Custom adaptor brainstorm

Background

I built a Gmail adaptor that queries the inbox by date. Since the Gmail API only officially supports querying by date range (e.g. after:2024-12-05), granularity is limited to daily increments.

Therefore, in order to support running the adaptor more frequently, the adaptor relies on a list of messages ids of messages that have already been processed. Each time the workflow is run, it pages through the message results and skips any messages that have already been processed, and adds to the list any newly processed message ids.

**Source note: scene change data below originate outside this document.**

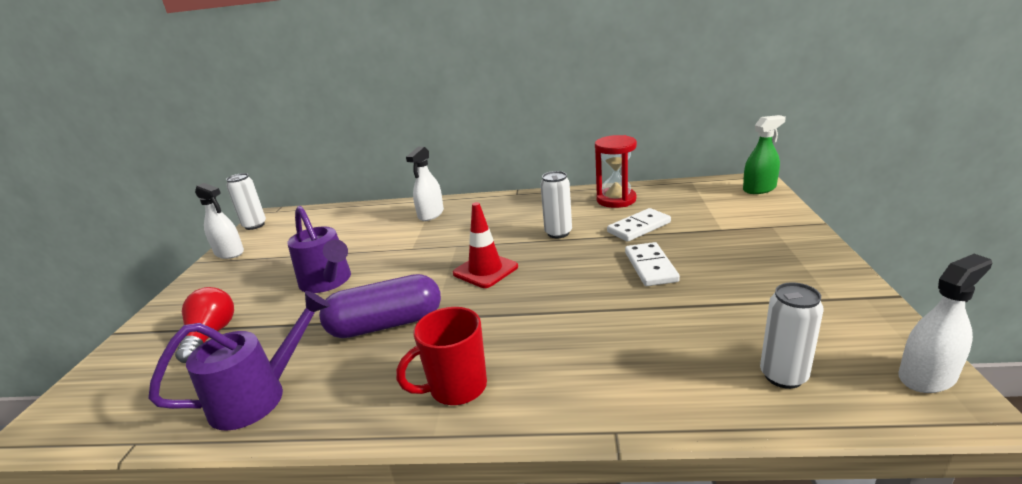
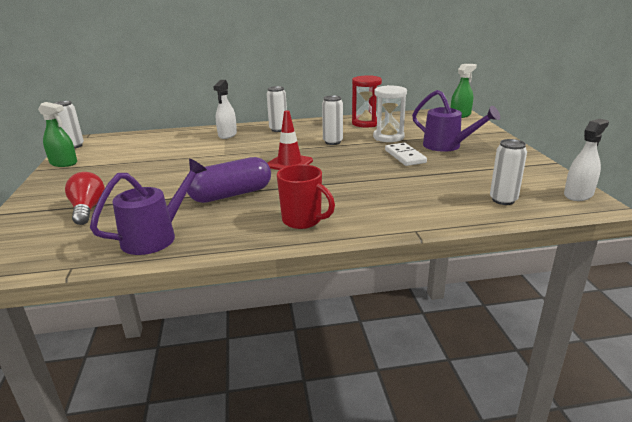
camera: 15 degrees left, 0 degrees up
(229, 253) = (63, 163): white spray bottle -> green spray bottle
(328, 282) = (167, 175): purple watering can -> purple watering can (447, 146)
(456, 388) = (303, 221): red mug -> red mug turned 105 degrees counterclockwise
(497, 207) = (278, 129): none -> white can
(639, 227) = (388, 137): white domino -> white hourglass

The new collections adaptor presented itself as a perfect mechanism for persisting this list between workflow runs. Here is a sample job implementation:

let userId, query, desiredContents; // omitted for brevity
const collectionName = "gmail-processed-ids";
const jobName = "job 1";

collections.get(collectionName, jobName); // adds a list of ids to state.data

// Gmail adaptor, expects a list of message ids in the state.data.
getContentsFromMessages(userId, query, desiredContents);

// The Gmail adaptor replaces state.data with the contents of the messages.
// It adds state.newProcessedIds as an updated list of processed messages,
// including the removal of messages no longer in the query result set.

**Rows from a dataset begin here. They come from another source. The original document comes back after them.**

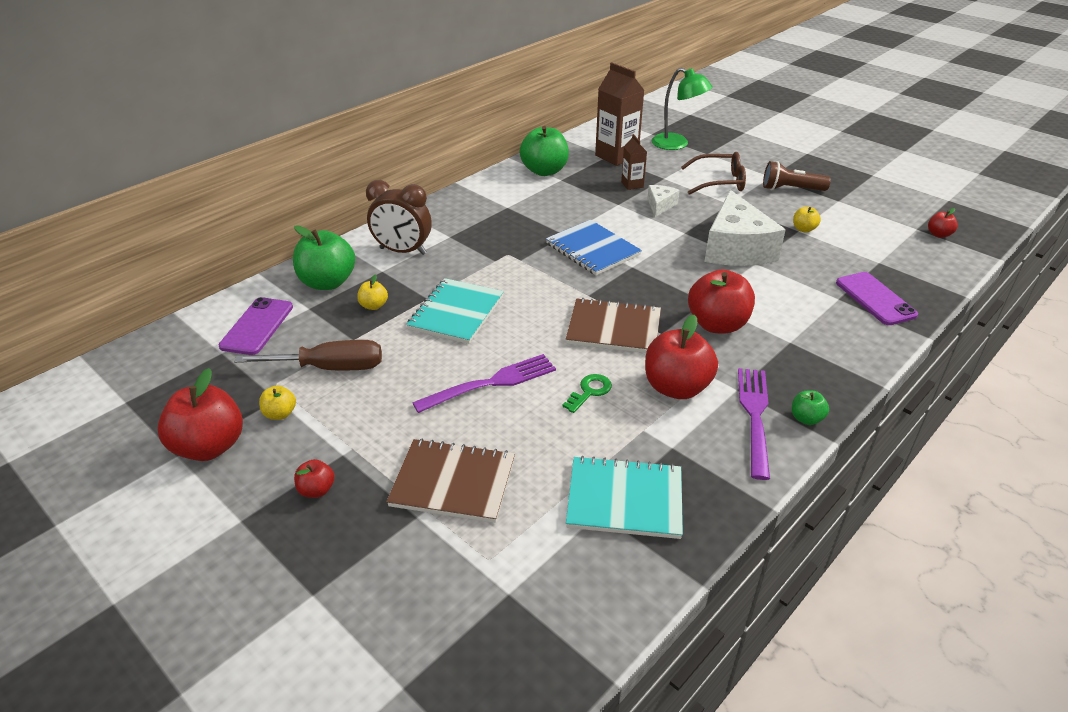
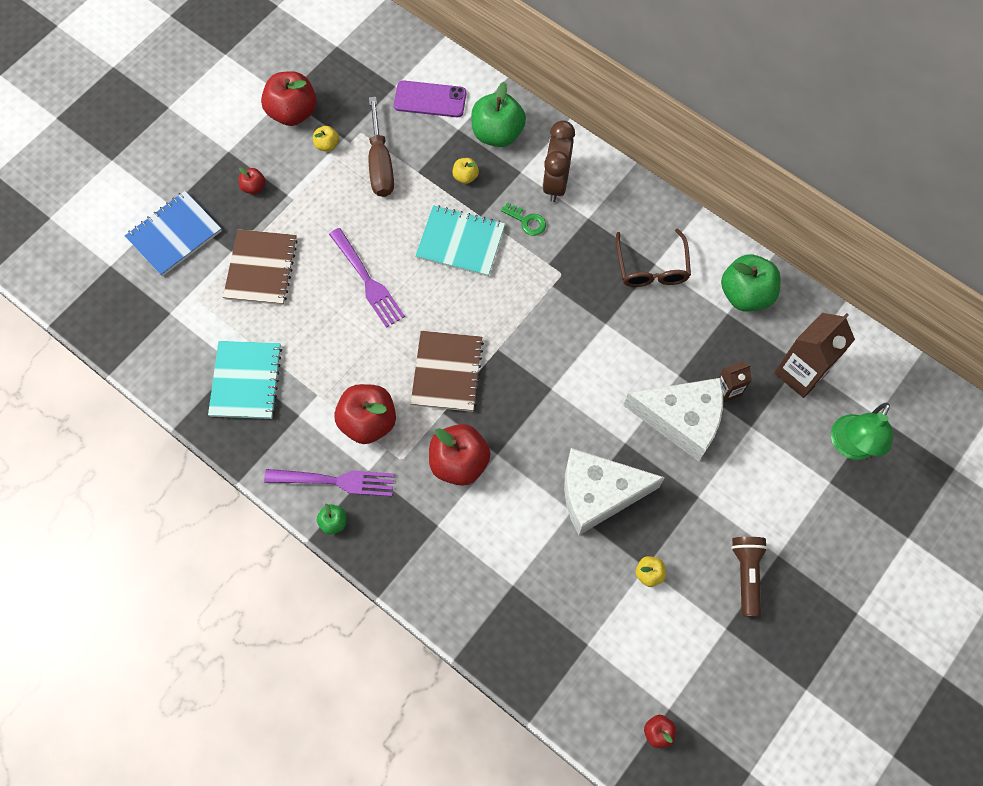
camera: 85 degrees right, 30 degrees up
(589, 391) = (360, 354): green key -> green key (527, 221)
(592, 249) = (579, 351): blue notebook -> blue notebook (174, 235)
(660, 205) = (681, 419): white cheese -> white cheese, size x2.14
(719, 182) = (751, 490): brown glasses -> brown glasses (651, 267)
(875, 299) = (515, 622): purple phone -> none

// If state.newProcessedIds doesn't exist or is null, the Gmail request failed.
// Otherwise, the new list of ids is upserted into the collection.
fnIf(
  (state) => Array.isArray(state.newProcessedIds),
  collections.set(collectionName, jobName, $.newProcessedIds)
);

// Cleanup the ids since they're not used for anything else.
fn((state) => {
  state.newProcessedIds = null;
  return state;
});

Question

Is there any way to reference the collections adaptor inside the custom Gmail adaptor itself? All of the collections interactions are purely administrative and aren’t needed outside the adaptor except for persistence and retrieval into the collections.

If not collections, any thoughts on a different mechanism? Before collections, I originally thought of some externally hosted web api that would provide basically the same functionality as collections.

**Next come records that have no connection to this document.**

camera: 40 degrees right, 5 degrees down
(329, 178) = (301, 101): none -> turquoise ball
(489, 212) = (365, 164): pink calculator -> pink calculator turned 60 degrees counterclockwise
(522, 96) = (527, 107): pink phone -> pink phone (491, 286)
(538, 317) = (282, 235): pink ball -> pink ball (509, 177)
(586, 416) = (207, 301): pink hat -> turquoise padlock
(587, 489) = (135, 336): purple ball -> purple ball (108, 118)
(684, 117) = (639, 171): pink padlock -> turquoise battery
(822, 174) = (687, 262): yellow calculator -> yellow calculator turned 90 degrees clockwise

If I could handle the logic and persistence for processed ids inside the Gmail adaptor, the job would be greatly simplified to:

let userId, query, desiredContents; // omitted for brevity
const jobName = "job 1";
getContentsFromMessages(userId, query, desiredContents, jobName);

Hi Jason,

Well you can always import the collections adaptor inside the gmail adaptor (just import { collections } from '@openfn/language-collections'

The one issue you’d have right now is that the collections credentials are only added if the collections adaptor is actually used in the job.I think if you commented collections.get at the top of the job, that would be enough to fool it. I don’t think there’s a good reason for us to be strict about that, so we’ll think about lifting that requirement.

I would question whether it’s appropriate to couple the gmail adaptor to a collection like that though. Would different users have different requirements? I expect so?

Perhaps it’s alright if you pass in the collection name to persist to?

But my instinct is that it’s more appropriate to keep this behaviour in the job code.